Robert G. Clark, 96, Dies; Broke a Barrier in Mississippi's Statehouse
Briefly

Robert G. Clark Jr. passed away at 96, having served as a trailblazer in Mississippi politics as its first Black legislator since Reconstruction. Despite facing severe discrimination, he became a powerful political figure over 36 years in the state legislature. Initially, he worked in isolation, sitting alone for years, and enduring insults within a hostile environment. His fight for equality paralleled the civil rights movement's broader struggle against desegregation in Mississippi during the 1960s. His legacy continues through his son, who succeeded him in office and carries on his work.

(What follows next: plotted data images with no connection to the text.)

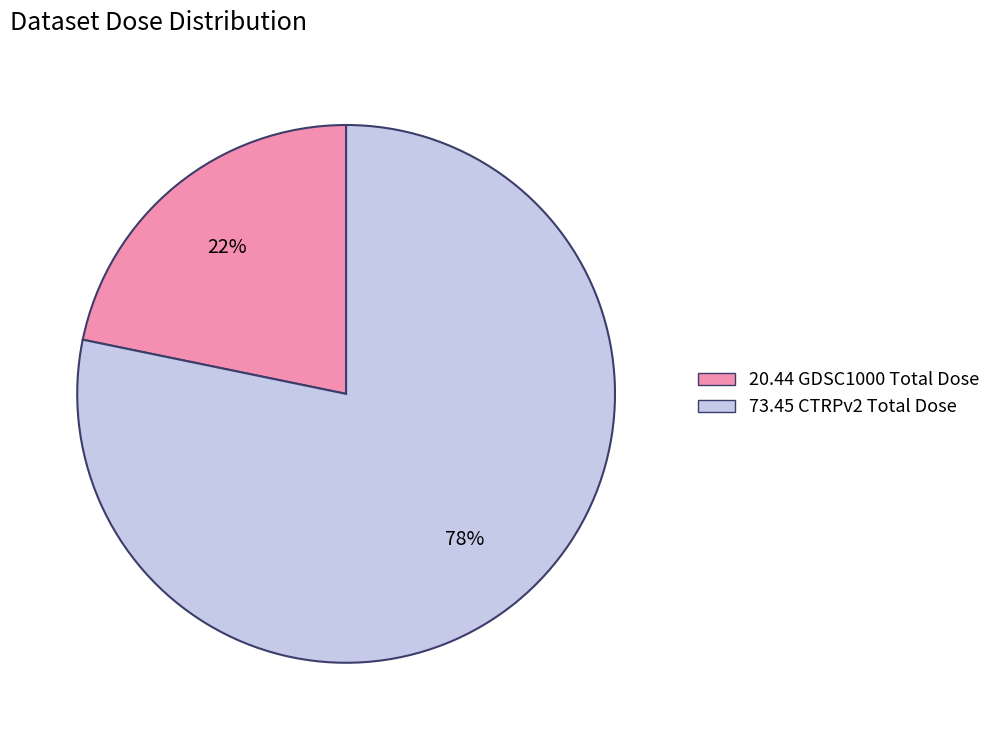

Is there any slice that represents more than half of the pie?

Yes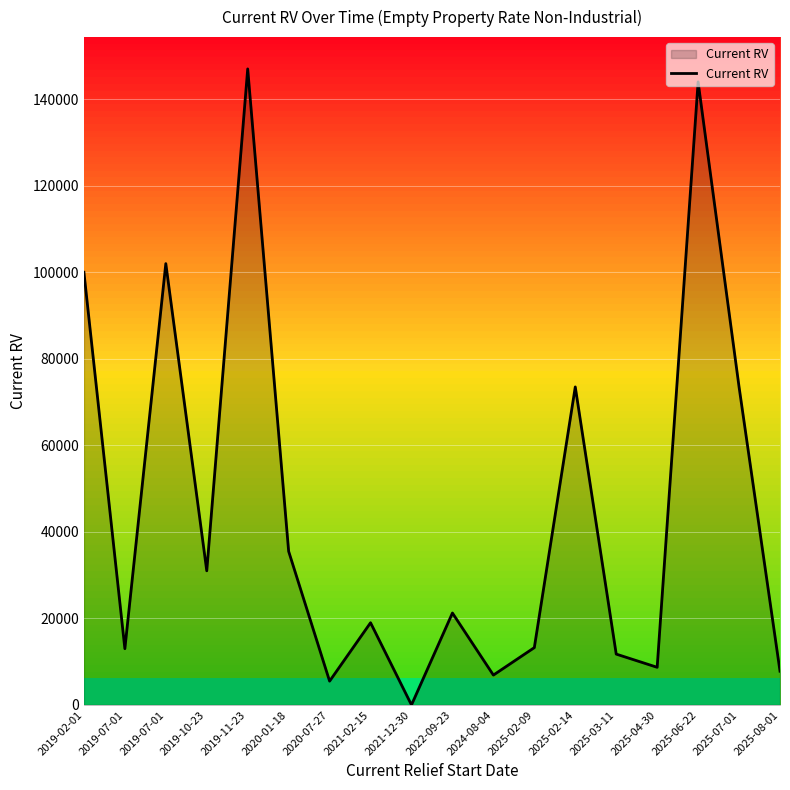

How many values are below 21250?

9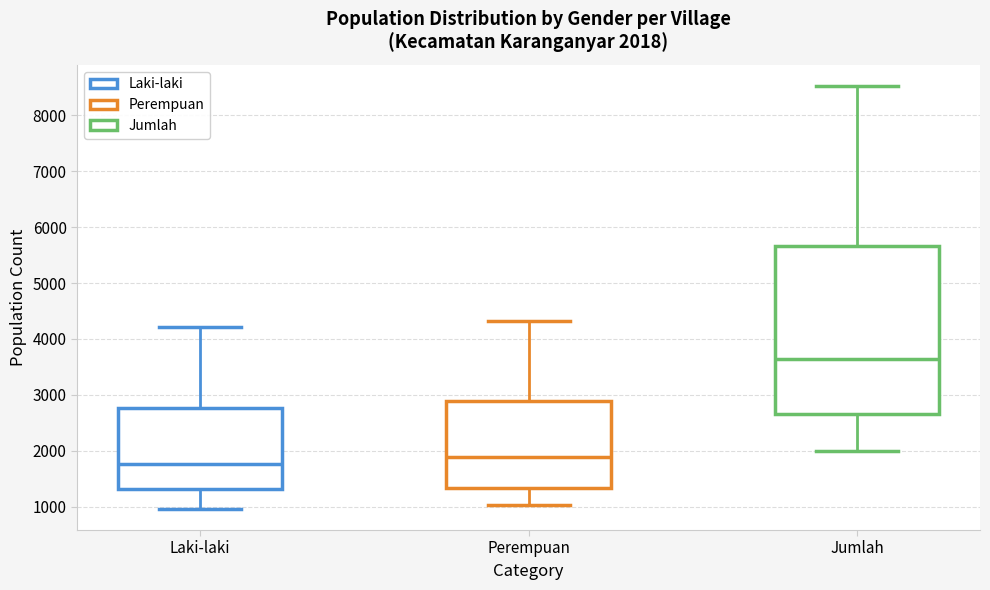

Which box's median line is the highest?

Jumlah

When he entered the State Capitol in Jackson for the first time on a cold January day in 1968, Mr. Clark, a former high school teacher and coach, was assigned a solo desk at the far edge of the chamber. Other legislators were paired, but nobody would sit with the lone Black man in the Mississippi House of Representatives, an independent who was backed by the breakaway Mississippi Freedom Democratic Party.

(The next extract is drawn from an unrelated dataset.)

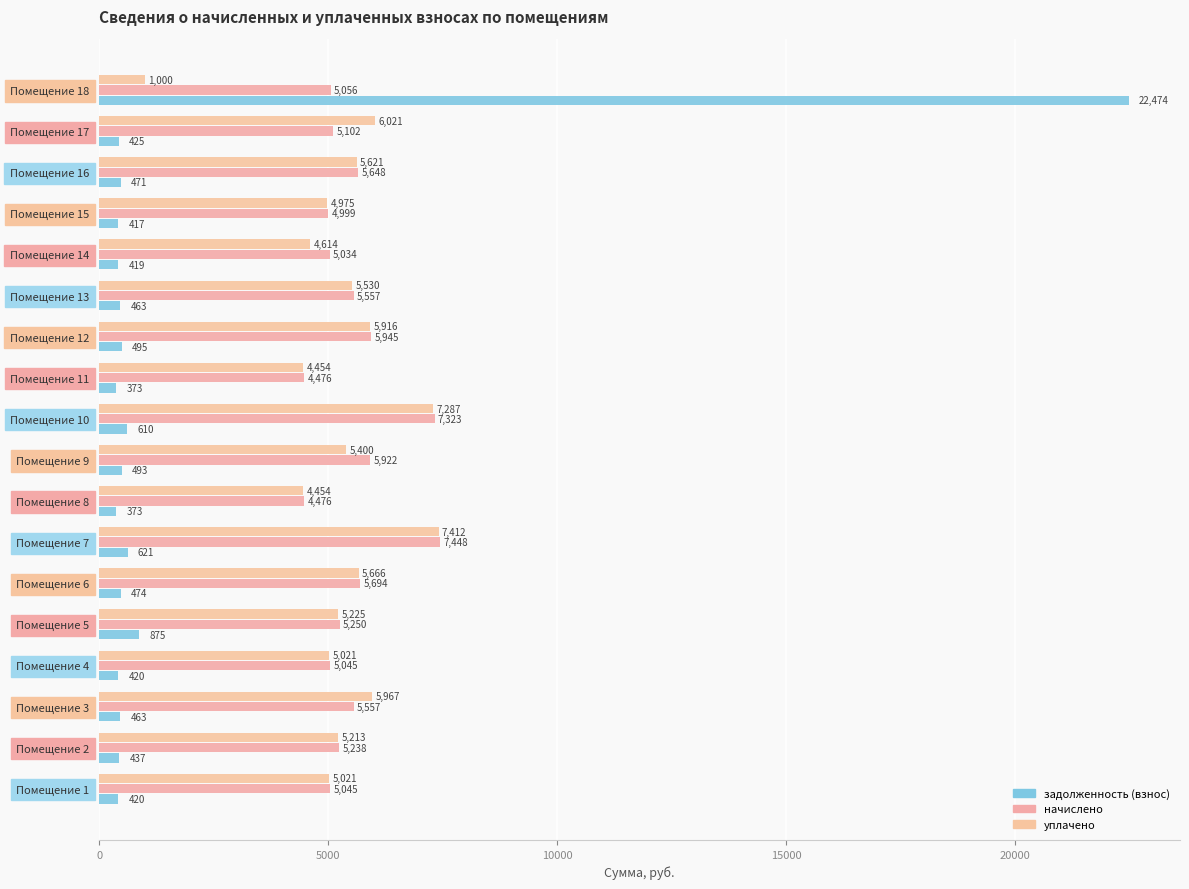

How many categories are shown in the chart?

18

Once, he found a watermelon on his desk. When he rose to speak, he was cut off. They'd cut me out, and I couldn't get the floor, he told the historian John Dittmer in 2013 in an oral history for the Library of Congress.

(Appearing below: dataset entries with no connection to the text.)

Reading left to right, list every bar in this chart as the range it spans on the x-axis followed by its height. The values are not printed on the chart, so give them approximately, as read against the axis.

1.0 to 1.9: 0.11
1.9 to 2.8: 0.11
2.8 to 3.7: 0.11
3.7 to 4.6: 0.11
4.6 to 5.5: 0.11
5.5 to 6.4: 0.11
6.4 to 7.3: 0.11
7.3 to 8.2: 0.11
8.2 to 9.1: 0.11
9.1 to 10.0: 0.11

I was ready to walk out! he recalled. Walk out! A reserved yet genial politician, Mr. Clark was on the cusp of the revolution that transformed politics in Mississippi, a bastion of the most virulent white resistance to desegregation in the 1960s.
For many years he waged a lonely fight. Mr. Clark sat alone for eight years. Previously, Black people had had difficulty being admitted to the chamber even as spectators.